Tuesday, June 29, 2010

LOWER LAND PRICES BOOST ATTRACTIVENESS


LOWER LAND PRICES BOOST ATTRACTIVENESS
OF CONSERVATION EASEMENT SALES


By Steve Wright

The sluggish real estate market also is motivating more landowners to donate a large chunk of their land for conservation. When they donate land for a perpetual conservation easement, they can deduct the fair market value of their donated land from their federal taxes.

The IRS currently allows conservation easement donors to take a deduction up to 50 percent of their adjusted gross income each year, with a 16-year time period to deduct out the total value of the land. Some states also are offering tax breaks in return for donated perpetual conservation easements.
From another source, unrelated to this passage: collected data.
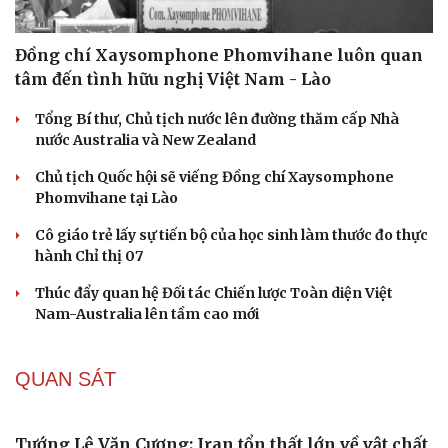
Đồng chí Xaysomphone Phomvihane luôn quan
tâm đến tình hữu nghị Việt Nam - Lào
Tổng Bí thư, Chủ tịch nước lên đường thăm cấp Nhà
nước Australia và New Zealand
Chủ tịch Quốc hội sẽ viếng Đồng chí Xaysomphone
Phomvihane tại Lào
Cô giáo trẻ lấy sự tiến bộ của học sinh làm thước đo thực
hành Chỉ thị 07
Thúc đẩy quan hệ Đối tác Chiến lược Toàn diện Việt
Nam-Australia lên tầm cao mới
Cải chính
QUAN SÁT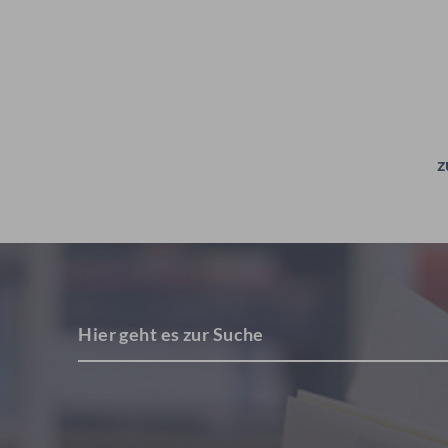
z
Hier geht es zur Suche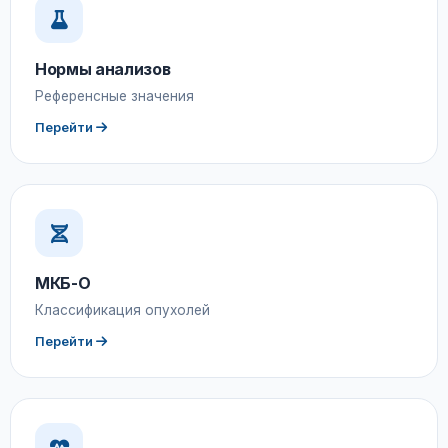
Нормы анализов
Референсные значения
Перейти
МКБ-О
Классификация опухолей
Перейти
Landowners do not have to donate their entire property and they can continue to live on and farm their land. Basically, they are donating a portion -- say 80 percent of 200 acres -- that will have restrictions that run with the land preventing it from being subdivided and developed.
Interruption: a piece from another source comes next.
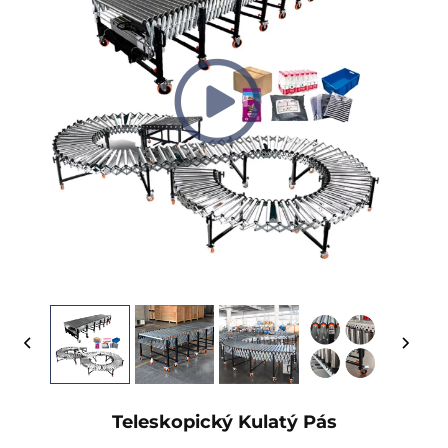
Teleskopický Kulatý Pás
In some areas, developers are awarded density bonuses for building on only a fraction of their property if they donate the rest for an easement that preserves it permanently for agriculture, recreation, hunting, wetlands, nature preservation, etc. The family, or an heir, can sell the entire parcel, but the next owner knows that the lion’s share of the acreage is forever preserved from development.

Lakeland, Florida Realtor Dean Saunders, an expert in representing land for both agriculture and conservation, helped create conservation legislation when he served in the Florida House of Representatives.

Very recently, he helped a client to sell more than 1,600 acres to the Florida Fish & Wildlife Conservation Commission for $11.6 million. The vast acreage, located in rural Osceola County, Florida, sits next to the Three Lakes Wildlife Management Area in the Kissimmee Prairie, one of the largest remaining expanses of dry prairie in the United States.

Saunders is proud of his record of conserving land in Florida and he also is a staunch advocate for private property owner’s rights.

“If the public likes looking at it, then the public should pay for it,” That way you protect the public’s desire to look at the rural land while protecting the private property rights of the land owner. Conservation easements are a great way to go. A lot of farmers don’t want to sell, so they can keep the land, but appreciate some of the increased value.”

Failed developments may be creating some good opportunities to buy land for conservation in populated areas, but Saunders said “I have not seen panicked, fire sale prices on land.

Saunders said in times of economic slowdowns, when state revenue collections can drop by billions, conservation easements help stretch the public dollar.

“Government can afford to buy a whole ranch outright every time. But it can afford to pay for an easement,’’ he observed. “Another good thing with easements is that government doesn’t pay to maintain it, the private property owner does. And private land owners always manage property better than the government.”